Saturday, January 4, 2014

The Origin of Names: Collingwood


It could be Melbourne's most famous suburb. And it has definitely provided our sports mad city's most famous club (boo! hiss!).

It's history is suitably dramatic. Across more than 150 years, the inner north suburb of Collingwood has evolved in a remarkable way, from poverty line slum to trendy hipster playground.

Fitting then, that it is named after a famous figure from history. A man who, at one time, was considered one of the greatest and bravest of British heroes, but whose name has subsequently faded.




Adjacent to the CBD, Collingwood is one of the oldest occupied parts of Melbourne. A handful of residences and a tavern were in place from about 1838, although the municipality was not formally proclaimed until 1855. In this first official incarnation, the suburb also incorporated areas that would later be split off into Fitzroy, Abbotsford and Clifton Hill.

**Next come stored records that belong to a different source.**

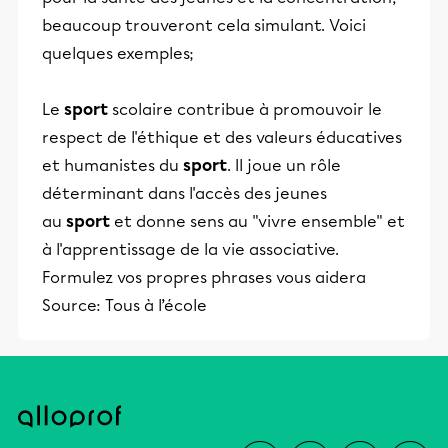
beaucoup trouveront cela simulant. Voici
quelques exemples;
Le
sport
scolaire contribue à promouvoir le
respect de l'éthique et des valeurs éducatives
et humanistes du
sport
. Il joue un rôle
déterminant dans l'accès des jeunes
au
sport
et donne sens au "vivre ensemble" et
à l'apprentissage de la vie associative.
Formulez vos propres phrases vous aidera
Source: Tous à l’école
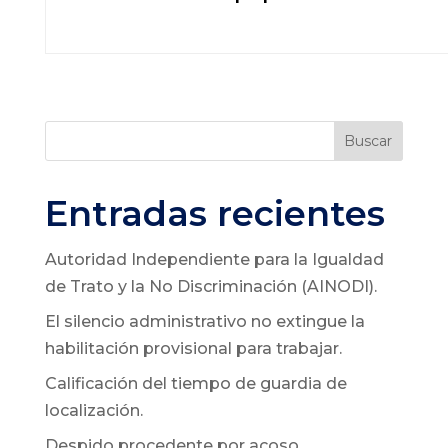
Buscar
Entradas recientes
Autoridad Independiente para la Igualdad
de Trato y la No Discriminación (AINODI).
El silencio administrativo no extingue la
habilitación provisional para trabajar.
Calificación del tiempo de guardia de
localización.
Despido procedente por acoso.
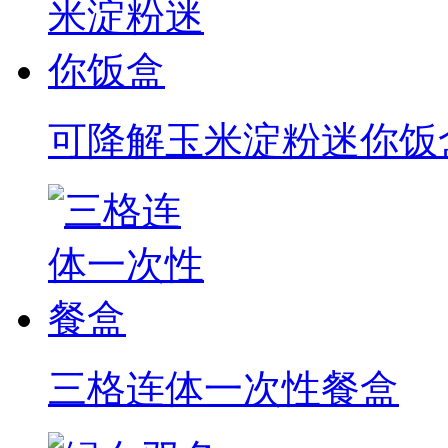
可降解玉米淀粉迷你饭
三格连体一次性餐盒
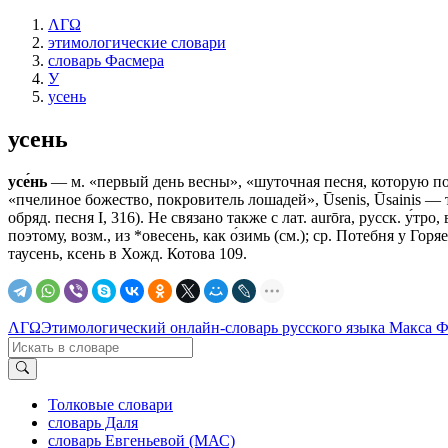
ΛΓΩ
этимологические словари
словарь Фасмера
У
усень
усень
усе́нь
— м. «первый день весны», «шуточная песня, которую пою
«пчелиное божество, покровитель лошадей», Ūsenis, Ūsainis — т
обряд. песня I, 316). Не связано также с лат. aurōra, русск. у́тр
поэтому, возм., из *овесень, как о́зимь (см.); ср. Потебня у Горя
таусень, ксень в Хожд. Котова 109.
ΛΓΩ
Этимологический онлайн-словарь русского языка Макса 
Толковые словари
словарь Даля
словарь Евгеньевой (МАС)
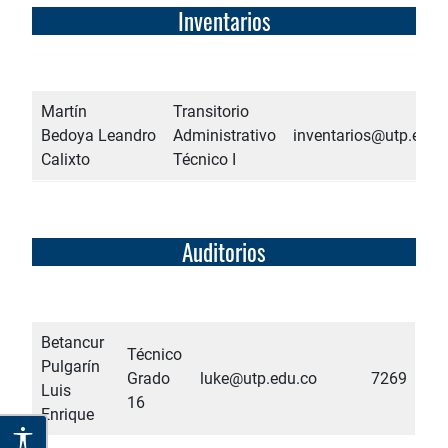
Inventarios
Martín
Transitorio
Bedoya Leandro
Administrativo
inventarios@utp.edu.
Calixto
Técnico I
Auditorios
Betancur
Técnico
Pulgarín
Grado
luke@utp.edu.co
7269
Luis
16
Enrique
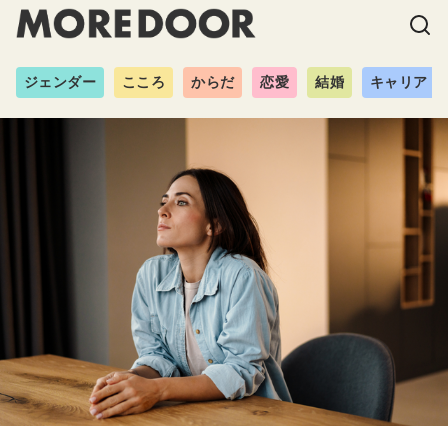
ジェンダー
こころ
からだ
恋愛
結婚
キャリア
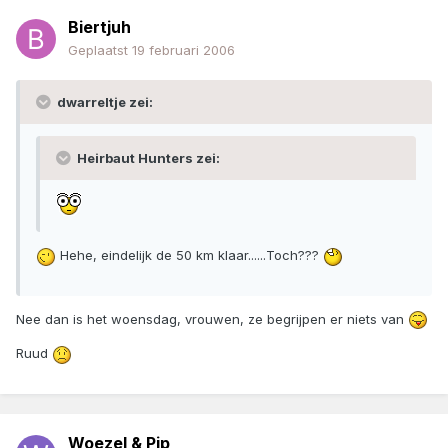
Biertjuh
Geplaatst
19 februari 2006
dwarreltje zei:
Heirbaut Hunters zei:
Hehe, eindelijk de 50 km klaar......Toch???
Nee dan is het woensdag, vrouwen, ze begrijpen er niets van
Ruud
Woezel & Pip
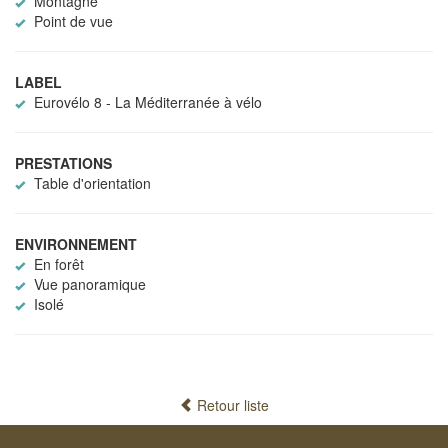
Montagne
Point de vue
LABEL
Eurovélo 8 - La Méditerranée à vélo
PRESTATIONS
Table d'orientation
ENVIRONNEMENT
En forêt
Vue panoramique
Isolé
Retour liste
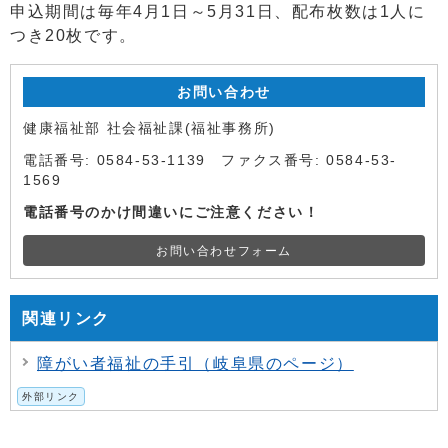
申込期間は毎年4月1日～5月31日、配布枚数は1人に
つき20枚です。
お問い合わせ
健康福祉部 社会福祉課(福祉事務所)
電話番号: 0584-53-1139 ファクス番号: 0584-53-
1569
電話番号のかけ間違いにご注意ください！
お問い合わせフォーム
関連リンク
障がい者福祉の手引（岐阜県のページ）
外部リンク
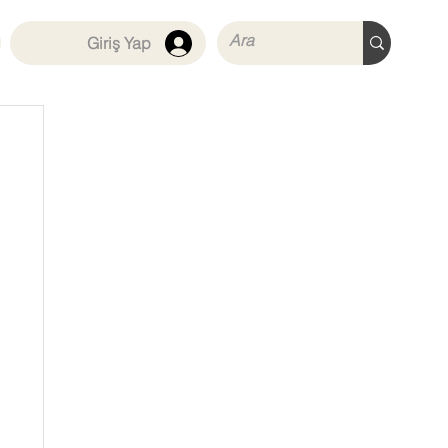
Giriş Yap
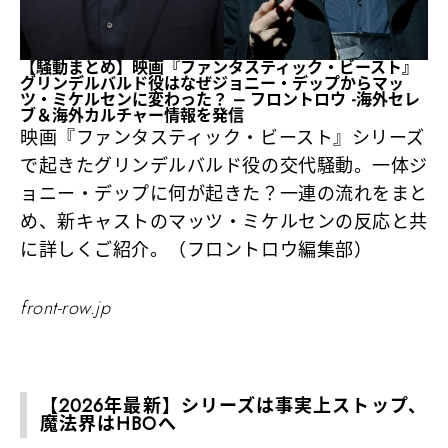
【騒動まとめ】映画『ファンタスティック・ビースト』
グリンデルバルド役はなぜジョニー・デップからマッ
ツ・ミケルセンに変わった？ – フロントロウ -海外セレ
ブ＆海外カルチャー情報を発信
映画『ファンタスティック・ビースト』シリーズ
で起きたグリンデルバルド役の交代騒動。一体ジ
ョニー・デップに何が起きた？一連の流れをまと
め、新キャストのマッツ・ミケルセンの反応と共
に詳しくご紹介。（フロントロウ編集部）
front-row.jp
【2026年最新】シリーズは事実上ストップ、
魔法界はHBOへ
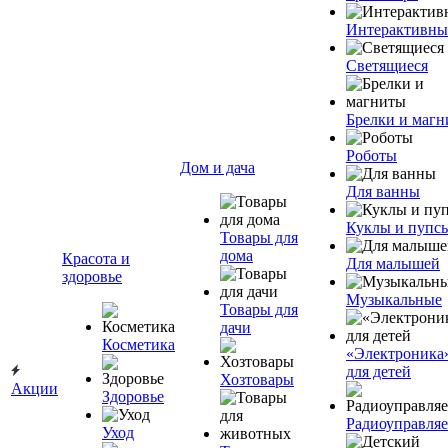
Интерактивны
Светящиеся
Брелки и маг
Роботы
Дом и дача
Для ванны
Куклы и пупс
Товары для
дома
Красота и
Для малышей
здоровье
Музыкальные
Товары для
дачи
Косметика
«Электроника
для детей
Хозтовары
Акции
Здоровье
Радиоуправля
Уход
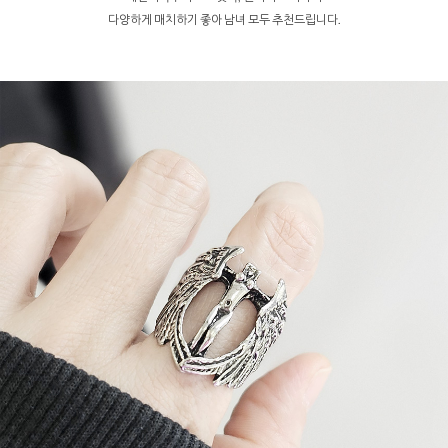
다양하게 매치하기 좋아 남녀 모두 추천드립니다.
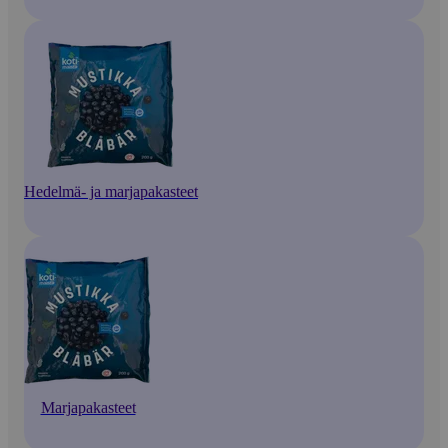
Hedelmä- ja marjapakasteet
Marjapakasteet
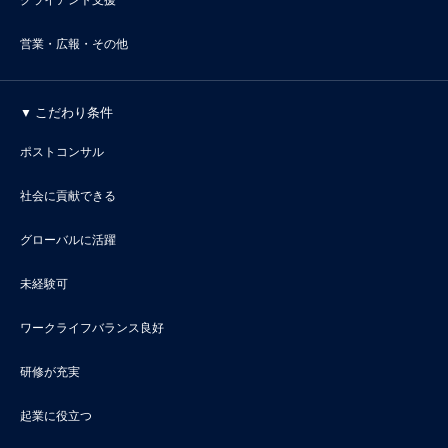
クライアント支援
営業・広報・その他
こだわり条件
ポストコンサル
社会に貢献できる
グローバルに活躍
未経験可
ワークライフバランス良好
研修が充実
起業に役立つ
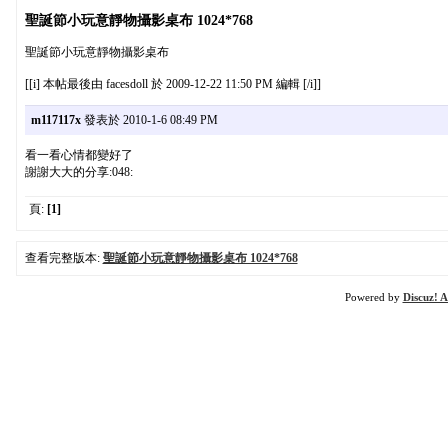
聖誕節小玩意靜物攝影桌布 1024*768
聖誕節小玩意靜物攝影桌布
[[i] 本帖最後由 facesdoll 於 2009-12-22 11:50 PM 編輯 [/i]]
m117117x
發表於 2010-1-6 08:49 PM
看一看心情都變好了
謝謝大大的分享:048:
頁:
[1]
查看完整版本:
聖誕節小玩意靜物攝影桌布 1024*768
Powered by
Discuz! A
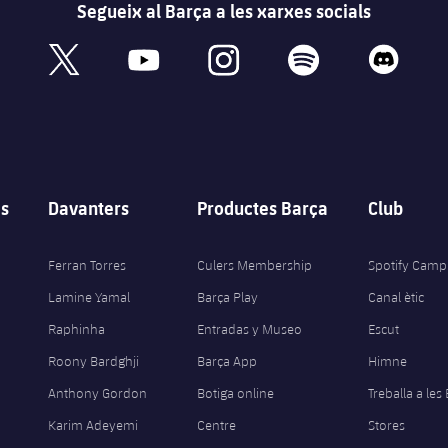
Segueix al Barça a les xarxes socials
book
x
youtube
instagram
spotify
discord
s
Davanters
Productes Barça
Club
Ferran Torres
Culers Membership
Spotify Camp
Lamine Yamal
Barça Play
Canal ètic
Raphinha
Entradas y Museo
Escut
Roony Bardghji
Barça App
Himne
Anthony Gordon
Botiga online
Treballa a les
Karim Adeyemi
Centre
Stores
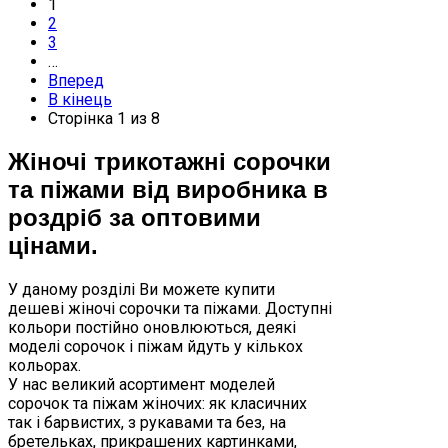
1
2
3
…
Вперед
В кінець
Сторінка 1 из 8
Жіночі трикотажні сорочки
та піжами від виробника в
роздріб за оптовими
цінами.
У даному розділі Ви можете купити
дешеві жіночі сорочки та піжами. Доступні
кольори постійно оновлюються, деякі
моделі сорочок і піжам йдуть у кількох
кольорах.
У нас великий асортимент моделей
сорочок та піжам жіночих: як класичних
так і барвистих, з рукавами та без, на
бретельках, прикрашених картинками,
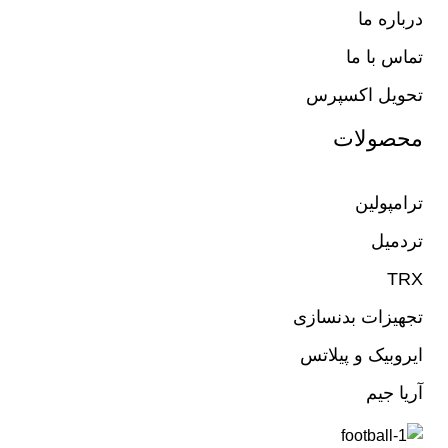
درباره ما
تماس با ما
تحویل اکسپرس
محصولات
ترامپولین
تردمیل
TRX
تجهیزات بدنسازی
ایروبیک و پیلاتس
آریا جیم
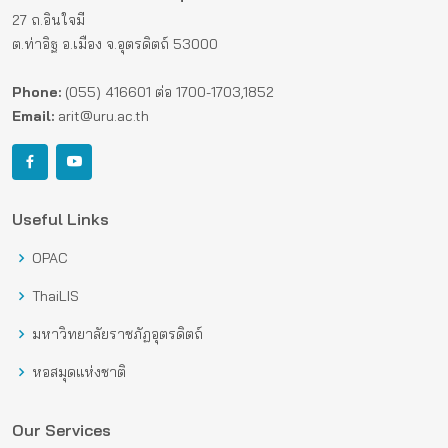
27 ถ.อินใจมี
ต.ท่าอิฐ อ.เมือง จ.อุตรดิตถ์ 53000
Phone:
(055) 416601 ต่อ 1700-1703,1852
Email:
arit@uru.ac.th
Useful Links
OPAC
ThaiLIS
มหาวิทยาลัยราชภัฏอุตรดิตถ์
หอสมุดแห่งชาติ
Our Services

Map showing the original boundaries of Collingwood.

Robert Hoddle surveyed the area in 1842 and advised the local government that it would be suitable for subdivision and sale. The name Collingwood was attached at this time, although most of the land in the area was still vacant.


A watercolour titled 'Near Collingwood' painted by Robert Hoddle in 1847.

The name was selected as a tribute to Vice Admiral Cuthbert Collingwood, a former Admiral in the British navy.

Baron Collingwood had a long, and distinguished, military career but had come to prominence during the Napoleonic wars, where he was second in command behind Britain's most famous sailor, Admiral Horatio Nelson. During the decisive Battle of Trafalgar in 1805, the British divided their ships and attacked the French fleet from two directions simultaneously. Nelson lead one of these attacks, Collingwood the other.


Baron Cuthbert Collingwood.

Collingwood's ship, Royal Sovereign, had been re-hulled immediately prior to the engagement and so was faster through the water than Nelson's vessel, Victory. Collingwood found himself out in front of both his own ships and Nelson's and so was the first to engage the French line. Witnessing this, Nelson is said to have remarked excitedly:

'See how that noble fellow Collingwood carries his ship into battle!'

Nelson was killed during the fighting, but not before the back of French resistance had been broken. After his death, Collingwood assumed command of the British fleet and oversaw the final stages of the battle and the subsequent mopping up. For his bravery in leading the initial charge, and cool head after assuming command, Collingwood was promoted, elevated to the peerage, publicly thanked by both Houses of Parliament and awarded a generous pension. 

After Trafalgar, Collingwood continued in the Navy and successfully completed several missions, mainly relating to blockading France and the French colonies in the Caribbean. He died at sea, of natural causes, in March 1810 and was interred at St Paul's in London, alongside Nelson.


A monument to Collingwood, in his birthplace of Tynemouth.

Collingwood's renown was such that a number of locations across the British empire were named in his honour. As well as the suburb in Melbourne, other Collingwood's around the world named for him include:

  • A town in Northumberland, England.
  • A town in Nova Scotia, Canada (actually named 'Collingwood Corner').
  • A town in Ontario, Canada.
  • A town on the South Island of New Zealand.
  • A suburb in Calgary, Canada.
  • A suburb in Vancouver, Canada.
  • An electorate in New Zealand.

And even this is not a comprehensive list.